Enhancer Dysregulation in ALS: Evidence for Noncoding Regulatory Mechanisms in Neuronal Inflammation and Apoptosis
Guillermo Pons Monnier1, Nerea Martin de Campo2, Miranda de la Pena-Tamez2, Oscar Gutierrez Trevino1, Emmanuel Martinez-Ledesma3, Raquel Cuevas-Diaz Duran2, Hector Martinez1
1Instituto de Neurología y Neurocirugía Hospital Zambrano Hellion, 2School of Medicine and Health Sciences, 3Institute for Obesity Research, Monterrey Institute of Technology and Higher Education
Objective:

To determine whether single nucleotide polymorphisms (SNPs) associated with amyotrophic lateral sclerosis (ALS) and located within active enhancer regions contribute to genetic dysregulation and neuronal cell death.

Background:

Enhancers are cis-regulatory elements that modulate gene expression and can act over long genomic distances. SNPs within enhancer–promoter regions can disrupt transcription factor binding (TFB), leading to widespread transcriptional dysregulation of target genes. With the majority of ALS-SNPs located within noncoding genetic regions, there is a need to investigate their potential effect on cis-regulatory elements. 

Design/Methods:

ALS-associated SNPs were retrieved from the NHGRI-EBI GWAS Catalog.
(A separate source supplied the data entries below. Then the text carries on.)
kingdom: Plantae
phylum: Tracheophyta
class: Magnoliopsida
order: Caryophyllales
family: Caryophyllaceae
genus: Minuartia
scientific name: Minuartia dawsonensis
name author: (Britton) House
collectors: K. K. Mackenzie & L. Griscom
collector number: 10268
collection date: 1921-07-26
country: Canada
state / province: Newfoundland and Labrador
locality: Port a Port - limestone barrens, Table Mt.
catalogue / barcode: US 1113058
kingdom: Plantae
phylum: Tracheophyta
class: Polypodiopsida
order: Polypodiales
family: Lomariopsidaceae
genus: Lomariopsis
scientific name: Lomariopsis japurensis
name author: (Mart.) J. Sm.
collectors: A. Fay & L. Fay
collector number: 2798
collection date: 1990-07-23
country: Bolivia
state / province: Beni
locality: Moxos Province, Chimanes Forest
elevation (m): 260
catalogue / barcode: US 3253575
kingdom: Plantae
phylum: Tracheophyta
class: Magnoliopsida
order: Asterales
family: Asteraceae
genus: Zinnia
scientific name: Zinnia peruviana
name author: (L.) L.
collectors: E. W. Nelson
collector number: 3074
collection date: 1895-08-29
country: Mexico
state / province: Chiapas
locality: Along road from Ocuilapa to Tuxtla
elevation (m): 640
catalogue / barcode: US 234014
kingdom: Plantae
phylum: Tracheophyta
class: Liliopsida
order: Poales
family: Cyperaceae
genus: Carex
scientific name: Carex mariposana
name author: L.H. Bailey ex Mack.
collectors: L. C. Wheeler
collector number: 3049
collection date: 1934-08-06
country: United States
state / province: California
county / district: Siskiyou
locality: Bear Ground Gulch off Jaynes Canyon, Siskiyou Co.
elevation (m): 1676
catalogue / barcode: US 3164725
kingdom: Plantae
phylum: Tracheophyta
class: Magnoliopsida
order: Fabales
We expanded our dataset to include variants in high linkage disequilibrium (LD) and identified variants overlapping enhancer-promoter regions with a high probability of disrupting TFB. We cross-referenced predicted target genes with expression quantitative trait loci (eQTL) data from neuronal tissue to assess their effect on gene expression. Finally, we performed gene set enrichment analysis (GSEA) and constructed protein–protein interaction (PPI) networks to identify convergent biological pathways associated with these ALS-SNPs.



Results:
We identified 690 LD-expanded ALS-associated SNPs, 145 of which overlapped enhancer-promoter regions. CDC42 emerged as the most recurrent target (n = 25). Sixty-two SNPs were predicted to alter TFB, affecting a total of 66 protein-coding genes. GSEA and PPI analyses revealed enrichment for immune and inflammatory pathways, including MHC class II antigen presentation (FDR =2.11×10-23), as well as gene sets associated with autoimmune disorders such as rheumatoid arthritis (FDR =5.22×10-14) and systemic lupus erythematosus (FDR=3.02×10-15). We identified 28 ALS-SNPs with eQTL evidence converging on 11 genes—including SLC9A8, C9orf72, -, HLA-DQA2, HLA-DOB, HLA-DRB1, SCFD1, and SUSD2—but GSEA and PPI of these genes did not yield statistically significant pathways.


Conclusions:

ALS-SNPs overlapping enhancer regions were predicted to disrupt TFB in immune and inflammatory genes. However, there is yet insufficient evidence that disrupted enhancer-promoter regions drive disease onset.